Thursday, July 9, 2026

Birthdays and Memories



We're talking about Mum, a recurring topic

in most of our infrequent conversations. I fiddle 

with the receiver to position it so her voice 

delivers a clearer message as she struggles with 

that message, short of breath. We've long since 

exhausted our takes on our mother's suitability 

as a parental role model and through our emotion

starved childhood knew we'd raise our own with 

empathy, open emotion and loving guidance.
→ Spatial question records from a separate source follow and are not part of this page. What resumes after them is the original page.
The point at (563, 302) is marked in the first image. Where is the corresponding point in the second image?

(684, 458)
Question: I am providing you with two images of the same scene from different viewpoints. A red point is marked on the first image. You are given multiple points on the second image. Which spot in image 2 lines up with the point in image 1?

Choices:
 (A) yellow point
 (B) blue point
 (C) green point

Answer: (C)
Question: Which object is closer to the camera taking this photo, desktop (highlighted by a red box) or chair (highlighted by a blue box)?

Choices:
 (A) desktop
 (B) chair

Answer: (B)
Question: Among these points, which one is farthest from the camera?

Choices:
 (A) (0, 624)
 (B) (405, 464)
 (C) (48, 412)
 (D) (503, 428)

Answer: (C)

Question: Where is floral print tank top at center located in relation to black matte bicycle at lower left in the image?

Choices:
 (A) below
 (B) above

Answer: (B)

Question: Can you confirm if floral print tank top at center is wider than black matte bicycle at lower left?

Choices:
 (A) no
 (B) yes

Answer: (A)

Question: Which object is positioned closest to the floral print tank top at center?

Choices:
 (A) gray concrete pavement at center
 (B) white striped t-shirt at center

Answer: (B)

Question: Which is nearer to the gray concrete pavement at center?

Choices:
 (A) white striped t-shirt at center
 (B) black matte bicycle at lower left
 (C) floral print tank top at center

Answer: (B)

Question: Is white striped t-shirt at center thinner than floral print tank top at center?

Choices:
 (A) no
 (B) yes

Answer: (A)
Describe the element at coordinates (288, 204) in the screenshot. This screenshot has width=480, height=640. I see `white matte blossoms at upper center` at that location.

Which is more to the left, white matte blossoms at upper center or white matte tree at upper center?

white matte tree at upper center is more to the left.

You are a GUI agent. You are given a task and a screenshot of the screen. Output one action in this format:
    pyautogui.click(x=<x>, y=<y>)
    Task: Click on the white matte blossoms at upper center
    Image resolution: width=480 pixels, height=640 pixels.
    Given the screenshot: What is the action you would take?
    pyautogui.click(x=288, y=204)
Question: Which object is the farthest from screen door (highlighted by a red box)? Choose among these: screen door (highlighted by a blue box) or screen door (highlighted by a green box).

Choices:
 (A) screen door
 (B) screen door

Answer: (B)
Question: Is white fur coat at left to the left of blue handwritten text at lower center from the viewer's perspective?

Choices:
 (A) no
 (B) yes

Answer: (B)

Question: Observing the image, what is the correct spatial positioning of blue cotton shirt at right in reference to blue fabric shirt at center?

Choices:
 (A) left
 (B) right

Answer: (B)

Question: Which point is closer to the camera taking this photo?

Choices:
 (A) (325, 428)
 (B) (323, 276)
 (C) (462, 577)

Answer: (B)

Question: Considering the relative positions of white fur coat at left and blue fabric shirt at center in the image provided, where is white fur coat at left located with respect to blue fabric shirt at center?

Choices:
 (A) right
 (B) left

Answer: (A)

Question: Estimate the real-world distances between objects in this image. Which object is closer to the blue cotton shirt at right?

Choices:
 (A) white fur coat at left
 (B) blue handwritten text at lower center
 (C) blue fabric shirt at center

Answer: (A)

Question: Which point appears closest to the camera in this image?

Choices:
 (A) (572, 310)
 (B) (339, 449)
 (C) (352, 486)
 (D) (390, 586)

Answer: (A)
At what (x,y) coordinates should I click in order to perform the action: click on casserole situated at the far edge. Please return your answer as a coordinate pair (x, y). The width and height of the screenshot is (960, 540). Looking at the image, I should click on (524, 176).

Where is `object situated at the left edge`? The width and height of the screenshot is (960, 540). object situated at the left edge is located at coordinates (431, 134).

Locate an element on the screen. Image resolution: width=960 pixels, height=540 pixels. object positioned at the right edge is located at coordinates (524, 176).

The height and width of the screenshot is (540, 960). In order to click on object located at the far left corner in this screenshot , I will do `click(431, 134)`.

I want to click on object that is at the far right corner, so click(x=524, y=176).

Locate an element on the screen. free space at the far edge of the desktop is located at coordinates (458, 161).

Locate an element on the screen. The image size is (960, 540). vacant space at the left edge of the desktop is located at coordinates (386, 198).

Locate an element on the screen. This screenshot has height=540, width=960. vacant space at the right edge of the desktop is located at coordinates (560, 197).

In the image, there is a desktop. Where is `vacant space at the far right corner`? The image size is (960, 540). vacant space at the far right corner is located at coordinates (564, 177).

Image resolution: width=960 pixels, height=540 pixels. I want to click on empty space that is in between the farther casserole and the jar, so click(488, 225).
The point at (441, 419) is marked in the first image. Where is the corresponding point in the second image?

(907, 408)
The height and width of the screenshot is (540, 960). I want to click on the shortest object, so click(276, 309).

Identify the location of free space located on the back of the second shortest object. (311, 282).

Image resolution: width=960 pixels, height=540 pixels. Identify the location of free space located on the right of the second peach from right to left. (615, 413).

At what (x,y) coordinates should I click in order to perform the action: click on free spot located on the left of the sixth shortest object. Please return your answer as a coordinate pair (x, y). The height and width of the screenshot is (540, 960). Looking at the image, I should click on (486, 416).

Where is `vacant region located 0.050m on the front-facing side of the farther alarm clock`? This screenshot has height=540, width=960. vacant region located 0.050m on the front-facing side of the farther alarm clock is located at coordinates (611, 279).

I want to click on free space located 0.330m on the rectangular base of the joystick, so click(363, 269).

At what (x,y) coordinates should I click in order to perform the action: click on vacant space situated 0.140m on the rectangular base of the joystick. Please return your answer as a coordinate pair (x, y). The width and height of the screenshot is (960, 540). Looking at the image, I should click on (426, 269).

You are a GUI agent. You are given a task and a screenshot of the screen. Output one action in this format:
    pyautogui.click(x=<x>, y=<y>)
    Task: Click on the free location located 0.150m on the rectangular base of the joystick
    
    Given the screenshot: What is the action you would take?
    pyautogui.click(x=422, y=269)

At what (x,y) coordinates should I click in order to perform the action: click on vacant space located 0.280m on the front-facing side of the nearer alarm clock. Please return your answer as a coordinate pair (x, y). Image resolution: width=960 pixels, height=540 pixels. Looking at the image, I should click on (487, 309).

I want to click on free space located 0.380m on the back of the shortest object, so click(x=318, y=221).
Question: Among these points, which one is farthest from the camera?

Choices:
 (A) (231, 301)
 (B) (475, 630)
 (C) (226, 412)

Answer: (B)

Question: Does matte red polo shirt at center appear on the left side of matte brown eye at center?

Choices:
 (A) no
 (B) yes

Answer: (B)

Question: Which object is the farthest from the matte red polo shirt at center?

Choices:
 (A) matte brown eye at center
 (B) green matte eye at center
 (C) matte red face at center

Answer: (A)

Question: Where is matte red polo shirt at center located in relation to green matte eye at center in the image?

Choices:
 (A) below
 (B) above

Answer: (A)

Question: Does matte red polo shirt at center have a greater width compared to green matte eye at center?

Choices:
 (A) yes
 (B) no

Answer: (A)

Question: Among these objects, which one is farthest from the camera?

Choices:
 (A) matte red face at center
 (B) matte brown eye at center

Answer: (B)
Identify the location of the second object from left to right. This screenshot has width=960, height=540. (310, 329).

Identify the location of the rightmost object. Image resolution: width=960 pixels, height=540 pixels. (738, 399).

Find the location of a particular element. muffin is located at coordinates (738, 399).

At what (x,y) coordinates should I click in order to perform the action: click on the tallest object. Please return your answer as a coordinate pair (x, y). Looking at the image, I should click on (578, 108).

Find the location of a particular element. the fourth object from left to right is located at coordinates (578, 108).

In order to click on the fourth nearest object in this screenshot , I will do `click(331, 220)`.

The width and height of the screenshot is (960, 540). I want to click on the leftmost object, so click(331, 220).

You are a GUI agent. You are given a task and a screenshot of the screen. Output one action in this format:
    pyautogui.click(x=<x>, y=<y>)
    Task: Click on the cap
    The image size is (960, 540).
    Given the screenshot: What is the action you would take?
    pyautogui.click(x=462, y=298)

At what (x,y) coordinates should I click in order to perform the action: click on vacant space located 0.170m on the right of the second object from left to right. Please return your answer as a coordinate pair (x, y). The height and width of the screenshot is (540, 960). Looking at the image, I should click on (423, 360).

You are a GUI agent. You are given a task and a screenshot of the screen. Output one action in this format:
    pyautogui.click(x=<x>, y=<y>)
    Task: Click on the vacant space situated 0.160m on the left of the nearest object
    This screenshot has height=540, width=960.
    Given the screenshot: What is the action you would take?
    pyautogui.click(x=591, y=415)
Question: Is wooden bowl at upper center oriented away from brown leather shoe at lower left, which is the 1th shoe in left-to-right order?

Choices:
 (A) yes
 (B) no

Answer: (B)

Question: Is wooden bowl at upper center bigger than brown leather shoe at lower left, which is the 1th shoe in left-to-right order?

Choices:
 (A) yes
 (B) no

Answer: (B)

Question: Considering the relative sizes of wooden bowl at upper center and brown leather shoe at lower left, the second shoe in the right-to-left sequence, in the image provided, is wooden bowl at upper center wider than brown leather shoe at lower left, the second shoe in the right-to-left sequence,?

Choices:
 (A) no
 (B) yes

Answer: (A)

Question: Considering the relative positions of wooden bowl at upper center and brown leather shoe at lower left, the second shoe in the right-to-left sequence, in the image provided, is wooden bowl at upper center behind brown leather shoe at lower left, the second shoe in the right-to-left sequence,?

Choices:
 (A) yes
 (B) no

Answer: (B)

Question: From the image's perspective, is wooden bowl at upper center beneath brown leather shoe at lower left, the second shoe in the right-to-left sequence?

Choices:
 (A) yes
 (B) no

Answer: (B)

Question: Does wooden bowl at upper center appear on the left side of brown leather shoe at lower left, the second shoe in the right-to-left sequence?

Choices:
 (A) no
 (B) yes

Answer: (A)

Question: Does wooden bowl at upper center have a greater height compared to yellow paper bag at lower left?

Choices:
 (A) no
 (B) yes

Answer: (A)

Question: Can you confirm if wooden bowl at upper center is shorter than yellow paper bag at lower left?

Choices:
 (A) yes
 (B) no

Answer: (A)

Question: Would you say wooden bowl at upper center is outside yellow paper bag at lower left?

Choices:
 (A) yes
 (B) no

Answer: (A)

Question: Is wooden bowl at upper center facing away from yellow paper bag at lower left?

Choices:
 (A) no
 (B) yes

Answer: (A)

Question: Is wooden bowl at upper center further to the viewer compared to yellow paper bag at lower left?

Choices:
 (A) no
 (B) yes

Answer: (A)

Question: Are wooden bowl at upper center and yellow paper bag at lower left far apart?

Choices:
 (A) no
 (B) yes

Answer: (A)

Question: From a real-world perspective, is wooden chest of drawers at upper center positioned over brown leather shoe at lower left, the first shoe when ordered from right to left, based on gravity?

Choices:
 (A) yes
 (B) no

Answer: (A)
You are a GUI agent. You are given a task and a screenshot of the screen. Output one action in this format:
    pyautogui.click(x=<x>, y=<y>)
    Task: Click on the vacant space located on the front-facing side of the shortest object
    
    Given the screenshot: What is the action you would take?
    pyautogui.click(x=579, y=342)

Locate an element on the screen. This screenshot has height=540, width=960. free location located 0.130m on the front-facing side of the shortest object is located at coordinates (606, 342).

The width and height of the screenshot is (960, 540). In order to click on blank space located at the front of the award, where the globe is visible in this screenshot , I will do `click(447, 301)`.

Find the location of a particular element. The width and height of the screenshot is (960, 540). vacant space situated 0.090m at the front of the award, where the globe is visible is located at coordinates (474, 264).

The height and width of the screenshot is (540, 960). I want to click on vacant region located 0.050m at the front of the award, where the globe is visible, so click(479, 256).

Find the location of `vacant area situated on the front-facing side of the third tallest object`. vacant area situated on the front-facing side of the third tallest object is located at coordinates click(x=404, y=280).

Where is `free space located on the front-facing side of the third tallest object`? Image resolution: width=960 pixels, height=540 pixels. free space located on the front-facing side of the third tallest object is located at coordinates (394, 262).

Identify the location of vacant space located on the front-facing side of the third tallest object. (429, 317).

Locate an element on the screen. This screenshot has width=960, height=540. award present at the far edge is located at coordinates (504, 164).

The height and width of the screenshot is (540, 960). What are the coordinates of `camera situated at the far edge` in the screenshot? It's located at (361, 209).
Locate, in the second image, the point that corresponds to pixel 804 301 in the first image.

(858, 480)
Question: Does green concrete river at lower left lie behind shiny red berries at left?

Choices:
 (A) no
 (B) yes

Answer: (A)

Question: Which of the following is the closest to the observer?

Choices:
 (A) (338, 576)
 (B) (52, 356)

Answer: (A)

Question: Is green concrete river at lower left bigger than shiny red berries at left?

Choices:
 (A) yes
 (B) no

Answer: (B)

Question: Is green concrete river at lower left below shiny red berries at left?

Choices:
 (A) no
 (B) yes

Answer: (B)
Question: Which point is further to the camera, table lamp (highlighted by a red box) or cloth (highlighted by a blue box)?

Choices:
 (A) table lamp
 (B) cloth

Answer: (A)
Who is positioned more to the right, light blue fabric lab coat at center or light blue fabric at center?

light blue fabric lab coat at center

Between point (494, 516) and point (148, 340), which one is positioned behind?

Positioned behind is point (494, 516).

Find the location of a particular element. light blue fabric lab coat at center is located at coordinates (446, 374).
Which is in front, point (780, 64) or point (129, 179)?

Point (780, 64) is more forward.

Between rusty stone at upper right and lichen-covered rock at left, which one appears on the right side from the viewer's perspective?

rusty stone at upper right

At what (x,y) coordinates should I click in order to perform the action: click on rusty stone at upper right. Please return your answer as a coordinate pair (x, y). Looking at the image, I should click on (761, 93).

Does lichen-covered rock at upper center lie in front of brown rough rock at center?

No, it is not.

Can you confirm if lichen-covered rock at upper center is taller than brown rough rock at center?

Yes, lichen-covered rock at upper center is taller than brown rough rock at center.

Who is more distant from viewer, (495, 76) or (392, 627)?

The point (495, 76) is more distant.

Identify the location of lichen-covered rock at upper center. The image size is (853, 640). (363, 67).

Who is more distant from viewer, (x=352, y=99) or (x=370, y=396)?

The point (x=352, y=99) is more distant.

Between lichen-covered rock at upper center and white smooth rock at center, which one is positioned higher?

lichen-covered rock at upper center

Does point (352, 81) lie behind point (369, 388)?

Did it help? Do our own children now that we're

so old think more kindly of us than we do of our 

mother? Questions we bat back and forth. Now when 

we speak of our mother it's to recall little events --

things we remember about her. She is the younger 

daughter, the one who changed our mother's soiled 

diapers in her dementia. I'm the older one who rarely visited.   

Each of us us thought the other had it easier from our  

constantly haranguing mother until one day we finally  

opened it all up and spoke for hours. She can't do that anymore. 

Talking exhausts her. Walking exhausts her. She is 

approaching her 81st year. Our mother died at 84 of

frontal-lobe dementia. I feel badly for my little sister 

who sent her older sister a birthday card for her 85th 

birthday, arriving just around the corner of time before

she too, four years later is in the final throes of dementia.